W8 Exercises: PCA

Relevant packages

  • psych

Exercises: Police Performance

Data: police_performance.csv

The dataset available at https://uoepsy.github.io/data/police_performance.csv contains records on fifty police officers who were rated in six different categories as part of an HR procedure. The rated skills were:

  • communication skills: commun
  • problem solving: probl_solv
  • logical ability: logical
  • learning ability: learn
  • physical ability: physical
  • appearance: appearance

The data also contains information on each police officer’s arrest rate (proportion of arrests that lead to criminal charges).

We are interested in if the skills ratings by HR are a good set of predictors of police officer success (as indicated by their arrest rate).

Question 1

Load the job performance data into R and call it job. Check whether or not the data were read correctly into R - do the dimensions correspond to the description of the data above?

Question 2

Provide descriptive statistics for each variable in the dataset.

Question 3

Working with only the skills ratings (not the arrest rate - we’ll come back to that right at the end), investigate whether or not the variables are highly correlated and explain whether or not you PCA might be useful in this case.

We only have 6 variables here, but if we had many, how might you visualise cor(job)? Try the below:

library(pheatmap)
pheatmap(cor(data))

Question 4

Look at the variance of the skills ratings in the data set. Do you think that PCA should be carried on the covariance matrix or the correlation matrix?

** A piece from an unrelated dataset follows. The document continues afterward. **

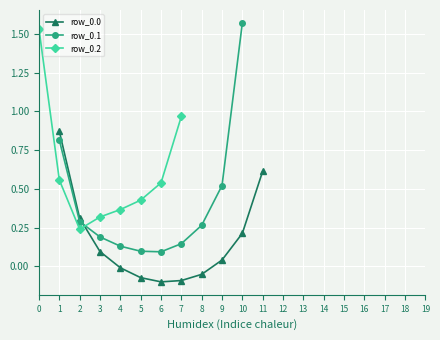

Where is the first local minimum for row_0.2?

2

Or does it not matter?

Question 5

Using the principal() function from the psych package, we conduct a PCA of the job skills.

Reading 8: Performing PCA shows an example of how to use the principal() function.

Question 6

Looking at the PCA output, how many principal components would you keep if you were following the cumulative proportion of explained variance criterion?

See Reading 8: How many components to keep? for an explanation of various criteria for deciding how many components we should keep.

Question 7

Looking again at the PCA output, how many principal components would you keep if you were following Kaiser’s criterion?

Question 8

According to a scree plot, how many principal components would you retain?

Question 9

How many components should we keep according to the MAP method?

Question 10

How many components should we keep according to parallel analysis?

Question 11

Based on all of the criteria above, make a decision on how many components you will keep.

Question 12

perform PCA to extract the desired number of components

Question 13

Examine the loadings of the 2 Principal Components. Is there a link you can see?

See Reading 8 #Examining Loadings for an explanation of the loadings.

Question 14

Join the principal component scores for your retained components to the original dataset which has the arrest rates in.

Then fit a linear model to look at how the arrest rate of police officers is predicted by the two components representing different composites of the skills ratings by HR.

Check for multicollinearity between your predictors. How does this compare to a model which uses all 6 of the original variables instead?

We can get out scores using mypca$scores. We can add them to an existing dataset by just adding them as a new column:

data |>
  mutate(
    score1 = mypca$scores[,1]
  )

To examine multicollinearity - try vif() from the car package.